School bus companies meeting with union Monday

Ben Chapman
New York Daily News
January 26, 2013

School bus companies will meet with the union Monday to discuss the crippling strike that has left thousands of students without rides to class - but the city won’t come to the talks.

Workers for Amalgamated Transit Union 1181 walked off the job last Wednesday because the city cut job protections for senior workers from new contracts.

Mayor Bloomberg called for the bus companies to meet with the union at Gracie Mansion Monday but the city will not participate - and bus company officials are crying foul.

“This meeting is farce to shift the focus away from the real issue - the city’s new contracts,” said a company official, who asked to remain anonymous.

Local 1181 president Michael Cordiello applauded the mayor for arranging the sit-down, but said that unless the city comes to the talks as well, a deal isn’t happening.
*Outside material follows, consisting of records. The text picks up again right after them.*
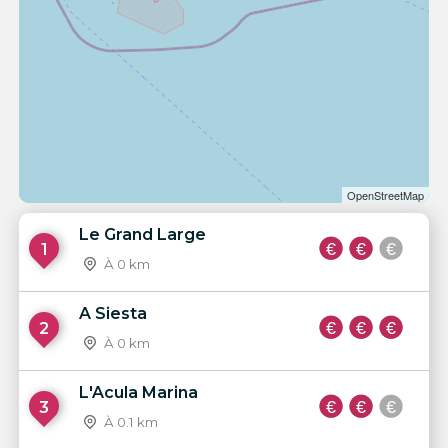
OpenStreetMap
Le Grand Large
1
À 0 km
A Siesta
2
À 0 km
L'Acula Marina
3
À 0.1 km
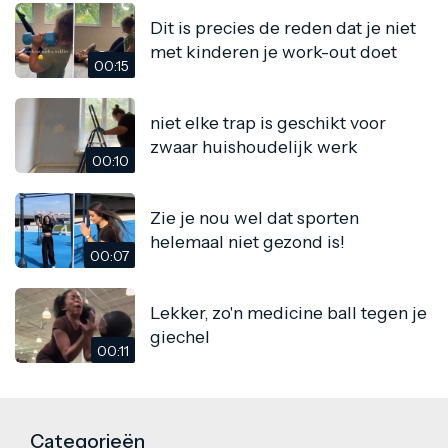
Dit is precies de reden dat je niet
met kinderen je work-out doet
00:15
niet elke trap is geschikt voor
zwaar huishoudelijk werk
00:10
Zie je nou wel dat sporten
helemaal niet gezond is!
00:07
Lekker, zo'n medicine ball tegen je
giechel
00:11
Categorieën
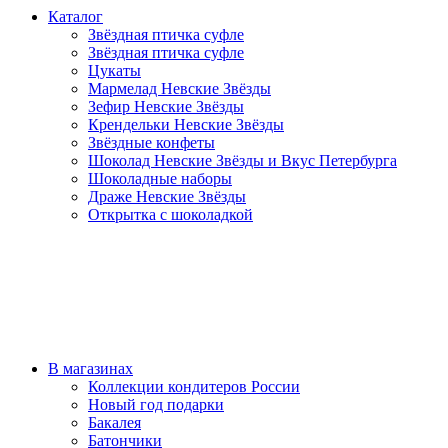
Каталог
Звёздная птичка суфле
Звёздная птичка суфле
Цукаты
Мармелад Невские Звёзды
Зефир Невские Звёзды
Крендельки Невские Звёзды
Звёздные конфеты
Шоколад Невские Звёзды и Вкус Петербурга
Шоколадные наборы
Драже Невские Звёзды
Открытка с шоколадкой
В магазинах
Коллекции кондитеров России
Новый год подарки
Бакалея
Батончики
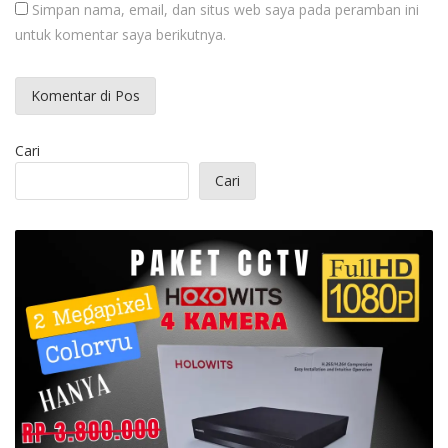
Simpan nama, email, dan situs web saya pada peramban ini
untuk komentar saya berikutnya.
Cari
Cari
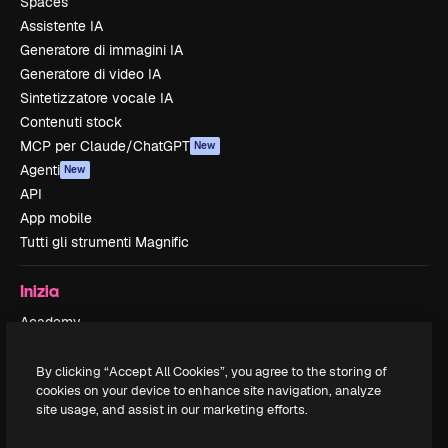
Spaces
Assistente IA
Generatore di immagini IA
Generatore di video IA
Sintetizzatore vocale IA
Contenuti stock
MCP per Claude/ChatGPT
New
Agenti
New
API
App mobile
Tutti gli strumenti Magnific
Inizia
Academy
Documentazione
Assistenza
By clicking “Accept All Cookies”, you agree to the storing of
cookies on your device to enhance site navigation, analyze
Termini e condizioni
site usage, and assist in our marketing efforts.
Politica sulla privacy
Originali
New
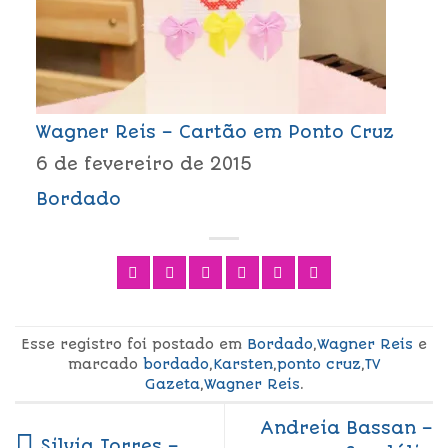
Wagner Reis – Cartão em Ponto Cruz
6 de fevereiro de 2015
Bordado
Esse registro foi postado em
Bordado
,
Wagner Reis
e
marcado
bordado
,
Karsten
,
ponto cruz
,
TV
Gazeta
,
Wagner Reis
.
Andreia Bassan –
Silvia Torres –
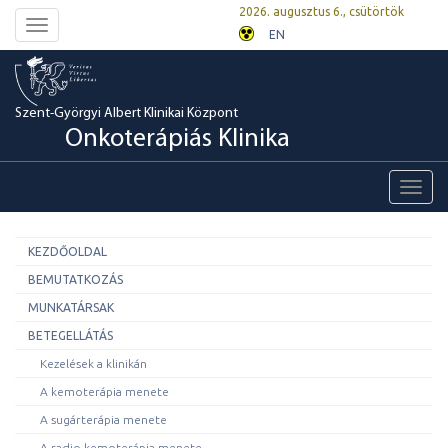
2026. augusztus 6., csütörtök
Toggle
EN
navigation
Szent-Györgyi Albert Klinikai Központ
Onkoterápiás Klinika
Toggl
navig
KEZDŐOLDAL
BEMUTATKOZÁS
MUNKATÁRSAK
BETEGELLÁTÁS
Kezelések a klinikán
A kemoterápia menete
A sugárterápia menete
A radio-kemoterápia menete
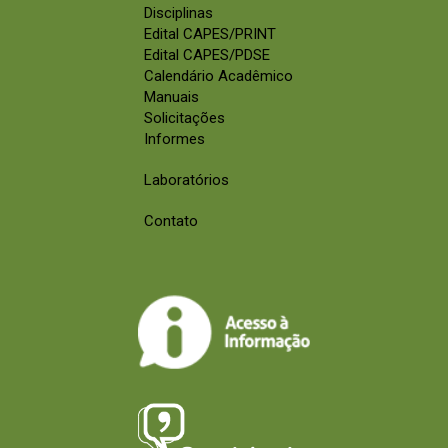
Disciplinas
Edital CAPES/PRINT
Edital CAPES/PDSE
Calendário Acadêmico
Manuais
Solicitações
Informes
Laboratórios
Contato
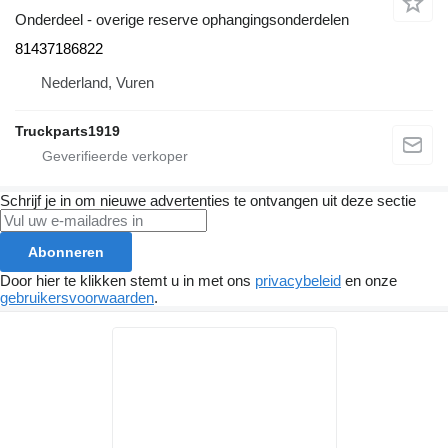
Onderdeel - overige reserve ophangingsonderdelen
81437186822
Nederland, Vuren
Truckparts1919
Schrijf je in om nieuwe advertenties te ontvangen uit deze sectie
Abonneren
Door hier te klikken stemt u in met ons
privacybeleid
en onze
gebruikersvoorwaarden
.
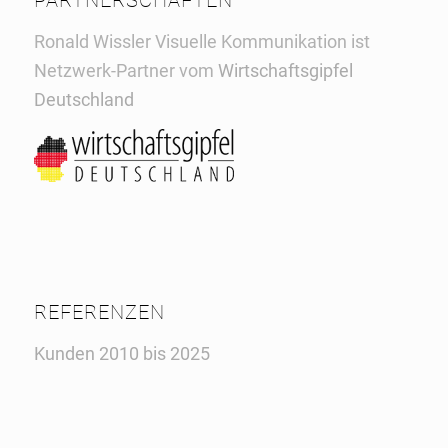
PARTNERSCHAFTEN
Ronald Wissler Visuelle Kommunikation ist
Netzwerk-Partner vom
Wirtschaftsgipfel
Deutschland
REFERENZEN
Kunden 2010 bis 2025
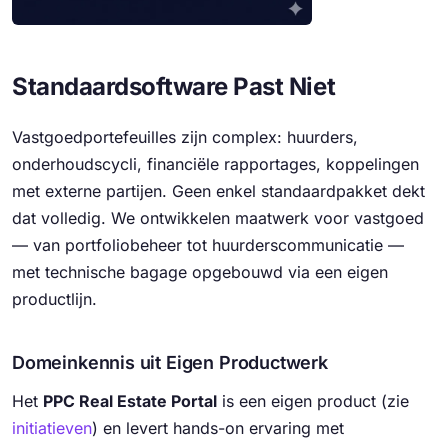
Standaardsoftware Past Niet
Vastgoedportefeuilles zijn complex: huurders,
onderhoudscycli, financiële rapportages, koppelingen
met externe partijen. Geen enkel standaardpakket dekt
dat volledig. We ontwikkelen maatwerk voor vastgoed
— van portfoliobeheer tot huurderscommunicatie —
met technische bagage opgebouwd via een eigen
productlijn.
Domeinkennis uit Eigen Productwerk
Het
PPC Real Estate Portal
is een eigen product (zie
initiatieven
) en levert hands-on ervaring met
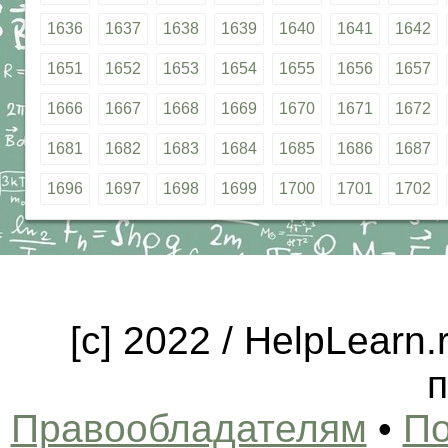
1636
1637
1638
1639
1640
1641
1642
1651
1652
1653
1654
1655
1656
1657
1666
1667
1668
1669
1670
1671
1672
1681
1682
1683
1684
1685
1686
1687
1696
1697
1698
1699
1700
1701
1702
[c] 2022 / HelpLearn
п
Правообладателям
•
По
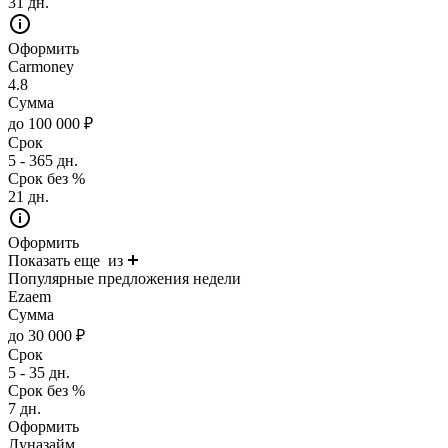
31 дн.
Оформить
Carmoney
4.8
Сумма
до 100 000 ₽
Срок
5 - 365 дн.
Срок без %
21 дн.
Оформить
Показать еще
из
Популярные предложения недели
Ezaem
Сумма
до 30 000 ₽
Срок
5 - 35 дн.
Срок без %
7 дн.
Оформить
Луназайм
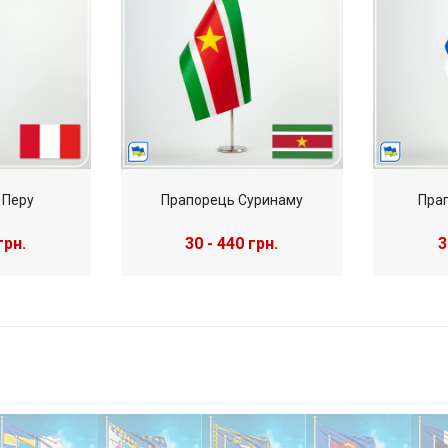
 Перу
Прапорець Суринаму
Пра
грн.
30 - 440 грн.
3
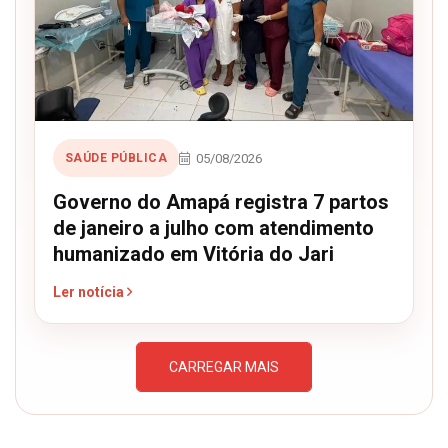
05/08/2026
SAÚDE PÚBLICA
Governo do Amapá registra 7 partos
de janeiro a julho com atendimento
humanizado em Vitória do Jari
Ler notícia
CARREGAR MAIS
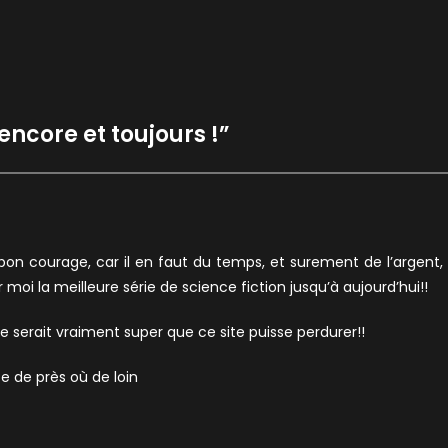
 encore et toujours !
”
bon courage, car il en faut du temps, et surement de l’argent,
 moi la meilleure série de science fiction jusqu’à aujourd’hui!!
ce serait vraiment super que ce site puisse perdurer!!
te de près où de loin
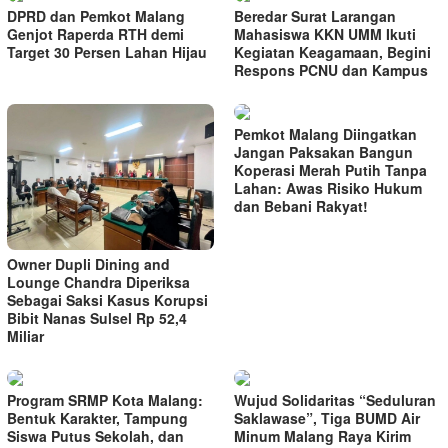
DPRD dan Pemkot Malang
Beredar Surat Larangan
Genjot Raperda RTH demi
Mahasiswa KKN UMM Ikuti
Target 30 Persen Lahan Hijau
Kegiatan Keagamaan, Begini
Respons PCNU dan Kampus
Pemkot Malang Diingatkan
Jangan Paksakan Bangun
Koperasi Merah Putih Tanpa
Lahan: Awas Risiko Hukum
dan Bebani Rakyat!
Owner Dupli Dining and
Lounge Chandra Diperiksa
Sebagai Saksi Kasus Korupsi
Bibit Nanas Sulsel Rp 52,4
Miliar
Program SRMP Kota Malang:
Wujud Solidaritas “Seduluran
Bentuk Karakter, Tampung
Saklawase”, Tiga BUMD Air
Siswa Putus Sekolah, dan
Minum Malang Raya Kirim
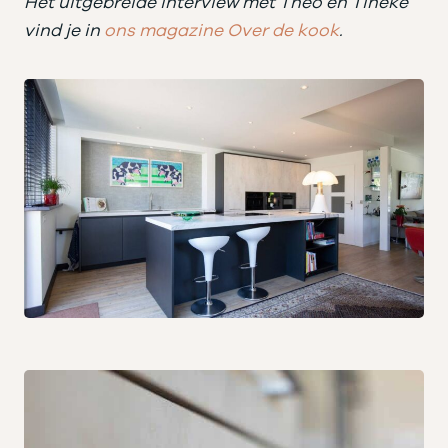
Het uitgebreide interview met Theo en Tineke
vind je in
ons magazine Over de kook
.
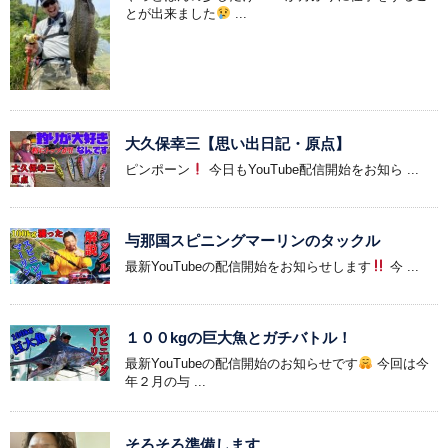
とが出来ました
...
大久保幸三【思い出日記・原点】
ピンポーン
今日もYouTube配信開始をお知ら ...
与那国スピニングマーリンのタックル
最新YouTubeの配信開始をお知らせします
今 ...
１００kgの巨大魚とガチバトル！
最新YouTubeの配信開始のお知らせです
今回は今
年２月の与 ...
そろそろ準備します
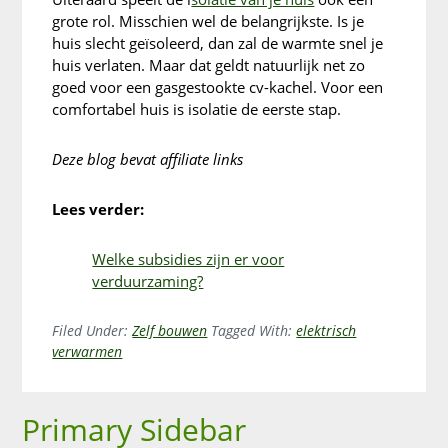
grote rol. Misschien wel de belangrijkste. Is je
huis slecht geïsoleerd, dan zal de warmte snel je
huis verlaten. Maar dat geldt natuurlijk net zo
goed voor een gasgestookte cv-kachel. Voor een
comfortabel huis is isolatie de eerste stap.
Deze blog bevat affiliate links
Lees verder:
Welke subsidies zijn er voor
verduurzaming?
Filed Under:
Zelf bouwen
Tagged With:
elektrisch
verwarmen
Primary Sidebar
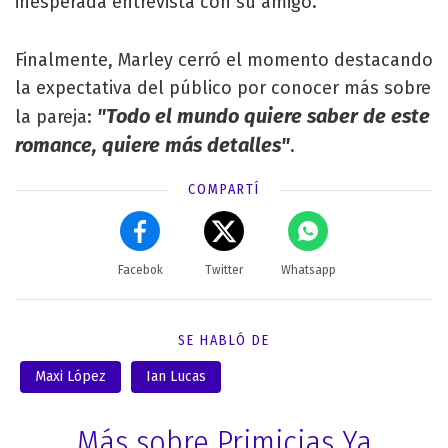
inesperada entrevista con su amigo.
Finalmente, Marley cerró el momento destacando
la expectativa del público por conocer más sobre
"Todo el mundo quiere saber de este
la pareja:
romance, quiere más detalles"
.
COMPARTÍ
Facebok
Twitter
Whatsapp
SE HABLÓ DE
Maxi López
Ian Lucas
Más sobre Primicias Ya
“The best way for this strike to end is with Local 1181, Mayor Bloomberg and the City’s bus companies in one room, talking candidly and in good faith,” said Cordiello. “We urge Mayor Bloomberg to join us at the table to work towards ending this strike. Until that happens, the strike goes on.”

A spokeswoman for a coalition of school bus companies said that the companies will do whatever they need to do to end the strike, but that the city is needed at the talks.

Mayor Bloomberg has insisted that the strike arose for a dispute between the bus companies and the union, despite the companies and the union saying otherwise.

“The Mayor reached out to both the bus companies and union to arrange a meeting in hopes that they can come to an agreement to end the strike,” said Bloomberg spokeswoman Lauren Passalacqua.

Meanwhile city parents will have to put up with the strike for at least another week, when federal labor bosses are expected to rule on a request by the bus companies to have the strike quashed.

The National Labor Relations Board heard the companies’ argument last week that the strike is illegal because they’re caught in the middle of a battle between the city and the union.

But even if the labor leaders decide that the strike is illegal, the bus companies will still have to convince a federal judge to enforce the ruling.